◆ TASK INSTRUCTIONS ◆
Leaving the pictures aside, transcribe the data below exactly.

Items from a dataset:

────────

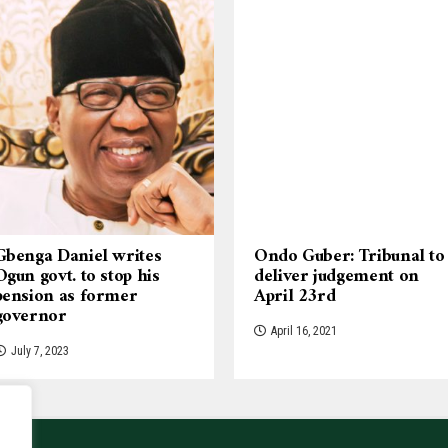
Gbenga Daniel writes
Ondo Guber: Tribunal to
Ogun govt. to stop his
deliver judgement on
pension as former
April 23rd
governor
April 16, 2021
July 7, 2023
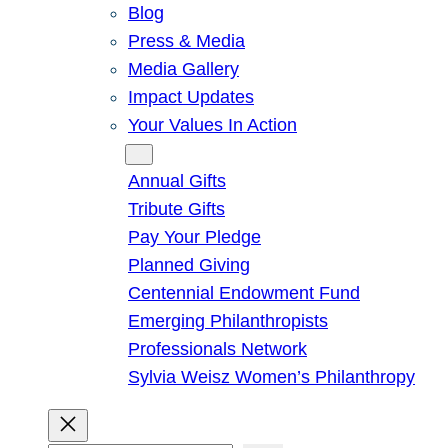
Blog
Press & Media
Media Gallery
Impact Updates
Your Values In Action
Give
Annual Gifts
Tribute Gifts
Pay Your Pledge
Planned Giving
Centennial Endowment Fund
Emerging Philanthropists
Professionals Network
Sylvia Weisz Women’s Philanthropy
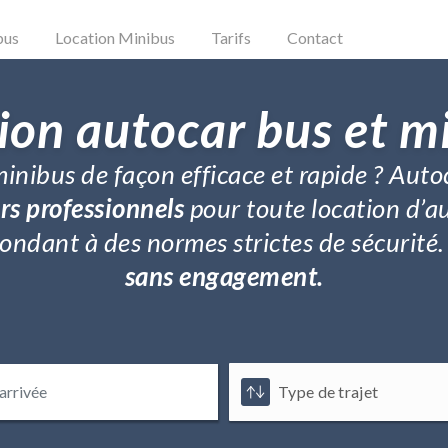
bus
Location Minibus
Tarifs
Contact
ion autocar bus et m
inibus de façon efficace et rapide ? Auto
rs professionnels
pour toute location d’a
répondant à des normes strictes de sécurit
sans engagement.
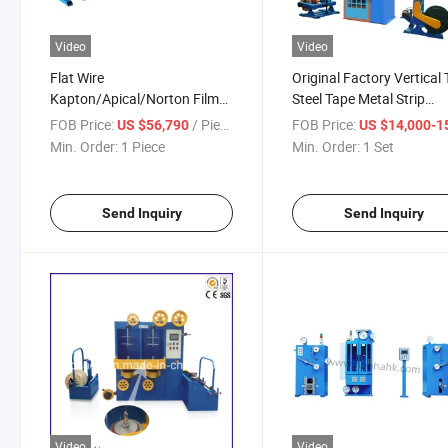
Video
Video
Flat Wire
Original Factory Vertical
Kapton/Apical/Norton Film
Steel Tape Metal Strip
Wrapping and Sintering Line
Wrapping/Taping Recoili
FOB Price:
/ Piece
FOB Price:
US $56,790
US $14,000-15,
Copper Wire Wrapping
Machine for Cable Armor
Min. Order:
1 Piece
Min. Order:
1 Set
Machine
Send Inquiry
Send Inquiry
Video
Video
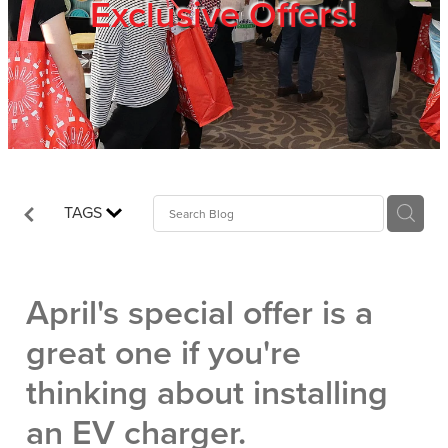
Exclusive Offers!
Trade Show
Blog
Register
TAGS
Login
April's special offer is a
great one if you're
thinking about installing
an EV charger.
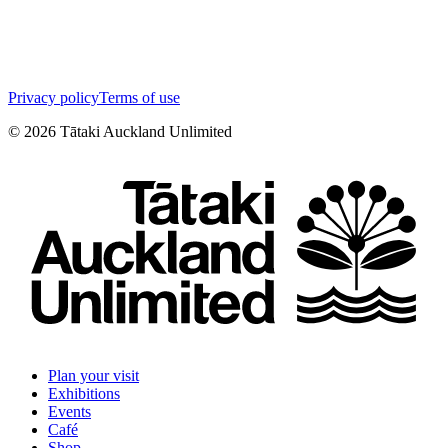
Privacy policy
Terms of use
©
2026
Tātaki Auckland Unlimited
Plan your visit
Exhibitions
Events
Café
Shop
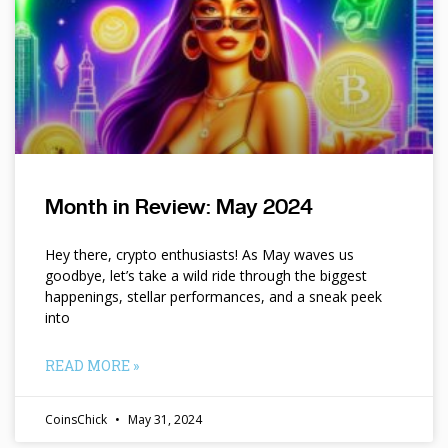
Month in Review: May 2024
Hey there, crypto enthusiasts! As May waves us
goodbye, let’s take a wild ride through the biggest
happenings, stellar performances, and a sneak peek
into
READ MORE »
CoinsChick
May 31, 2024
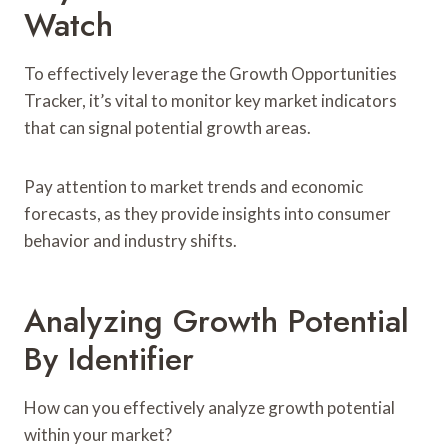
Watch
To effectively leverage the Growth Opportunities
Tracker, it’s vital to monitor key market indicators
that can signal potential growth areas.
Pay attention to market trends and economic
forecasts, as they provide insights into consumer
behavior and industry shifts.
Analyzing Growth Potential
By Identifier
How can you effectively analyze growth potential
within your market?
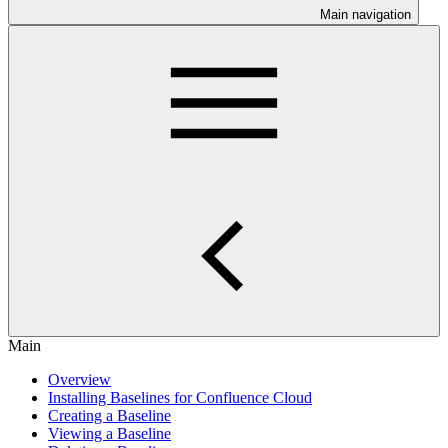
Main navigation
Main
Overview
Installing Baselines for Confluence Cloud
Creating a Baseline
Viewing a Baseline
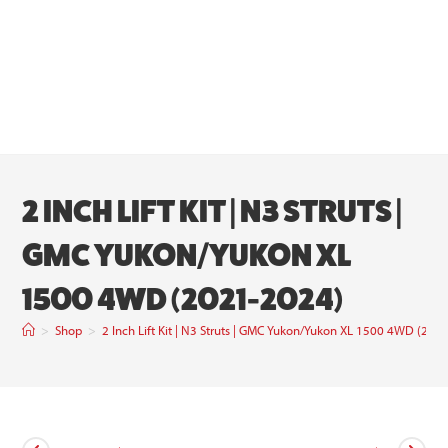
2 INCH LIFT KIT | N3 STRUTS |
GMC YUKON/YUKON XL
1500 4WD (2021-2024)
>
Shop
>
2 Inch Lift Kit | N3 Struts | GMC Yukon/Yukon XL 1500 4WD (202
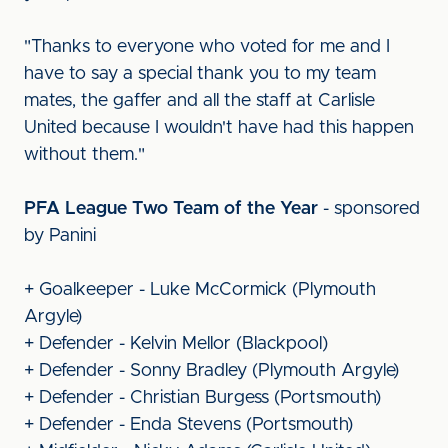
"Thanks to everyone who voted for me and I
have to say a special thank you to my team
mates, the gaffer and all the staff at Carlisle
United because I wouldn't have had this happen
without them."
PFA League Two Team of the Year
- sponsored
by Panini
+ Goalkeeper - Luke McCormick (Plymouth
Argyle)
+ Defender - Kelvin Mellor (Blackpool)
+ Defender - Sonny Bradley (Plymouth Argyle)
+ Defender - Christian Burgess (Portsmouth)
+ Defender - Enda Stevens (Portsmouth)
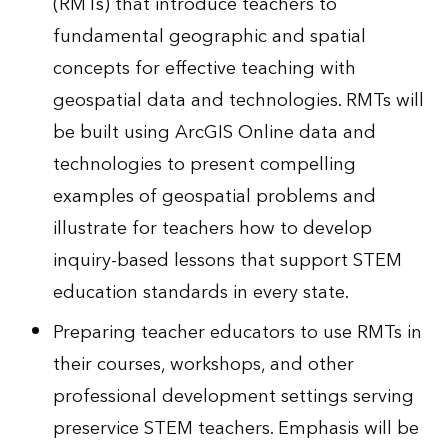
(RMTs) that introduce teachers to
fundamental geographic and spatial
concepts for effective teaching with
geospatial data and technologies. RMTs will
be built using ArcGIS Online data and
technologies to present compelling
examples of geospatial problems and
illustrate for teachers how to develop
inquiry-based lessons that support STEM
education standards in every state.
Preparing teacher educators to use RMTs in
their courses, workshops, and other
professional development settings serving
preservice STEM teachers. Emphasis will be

────────

◆ RESPONSE AREA ◆
Gbenga Daniel writes
Ondo Guber: Tribunal to
Ogun govt. to stop his
deliver judgement on
pension as former
April 23rd
governor
April 16, 2021
July 7, 2023
Blog
Press & Media
Media Gallery
Impact Updates
Your Values In Action
Give
Annual Gifts
Tribute Gifts
Pay Your Pledge
Planned Giving
Centennial Endowment Fund
Emerging Philanthropists
Professionals Network
Sylvia Weisz Women’s Philanthropy
bus
Location Minibus
Tarifs
Contact
ion autocar bus et m
inibus de façon efficace et rapide ? Auto
rs professionnels
pour toute location d’a
répondant à des normes strictes de sécurit
sans engagement.
Video
Video
Flat Wire
Original Factory Vertical
Kapton/Apical/Norton Film
Steel Tape Metal Strip
Wrapping and Sintering Line
Wrapping/Taping Recoili
FOB Price:
/ Piece
FOB Price:
US $56,790
US $14,000-15,
Copper Wire Wrapping
Machine for Cable Armor
Min. Order:
1 Piece
Min. Order:
1 Set
Machine
Send Inquiry
Send Inquiry
Video
Video
Exclusive Offers!
Trade Show
Blog
Register
TAGS
Login
April's special offer is a
great one if you're
thinking about installing
an EV charger.
Privacy policy
Terms of use
©
2026
Tātaki Auckland Unlimited
Plan your visit
Exhibitions
Events
Café
Shop
Month in Review: May 2024
Hey there, crypto enthusiasts! As May waves us
goodbye, let’s take a wild ride through the biggest
happenings, stellar performances, and a sneak peek
into
READ MORE »
CoinsChick
May 31, 2024
Watch
To effectively leverage the Growth Opportunities
Tracker, it’s vital to monitor key market indicators
that can signal potential growth areas.
Pay attention to market trends and economic
forecasts, as they provide insights into consumer
behavior and industry shifts.
Analyzing Growth Potential
By Identifier
How can you effectively analyze growth potential
within your market?
Main navigation
Main
Overview
Installing Baselines for Confluence Cloud
Creating a Baseline
Viewing a Baseline
2 INCH LIFT KIT | N3 STRUTS |
GMC YUKON/YUKON XL
1500 4WD (2021-2024)
>
Shop
>
2 Inch Lift Kit | N3 Struts | GMC Yukon/Yukon XL 1500 4WD (202
"Thanks to everyone who voted for me and I
have to say a special thank you to my team
mates, the gaffer and all the staff at Carlisle
United because I wouldn't have had this happen
without them."
PFA League Two Team of the Year
- sponsored
by Panini
+ Goalkeeper - Luke McCormick (Plymouth
Argyle)
+ Defender - Kelvin Mellor (Blackpool)
+ Defender - Sonny Bradley (Plymouth Argyle)
+ Defender - Christian Burgess (Portsmouth)
+ Defender - Enda Stevens (Portsmouth)
(RMTs) that introduce teachers to
fundamental geographic and spatial
concepts for effective teaching with
geospatial data and technologies. RMTs will
be built using ArcGIS Online data and
technologies to present compelling
examples of geospatial problems and
illustrate for teachers how to develop
inquiry-based lessons that support STEM
education standards in every state.
Preparing teacher educators to use RMTs in
their courses, workshops, and other
professional development settings serving
preservice STEM teachers. Emphasis will be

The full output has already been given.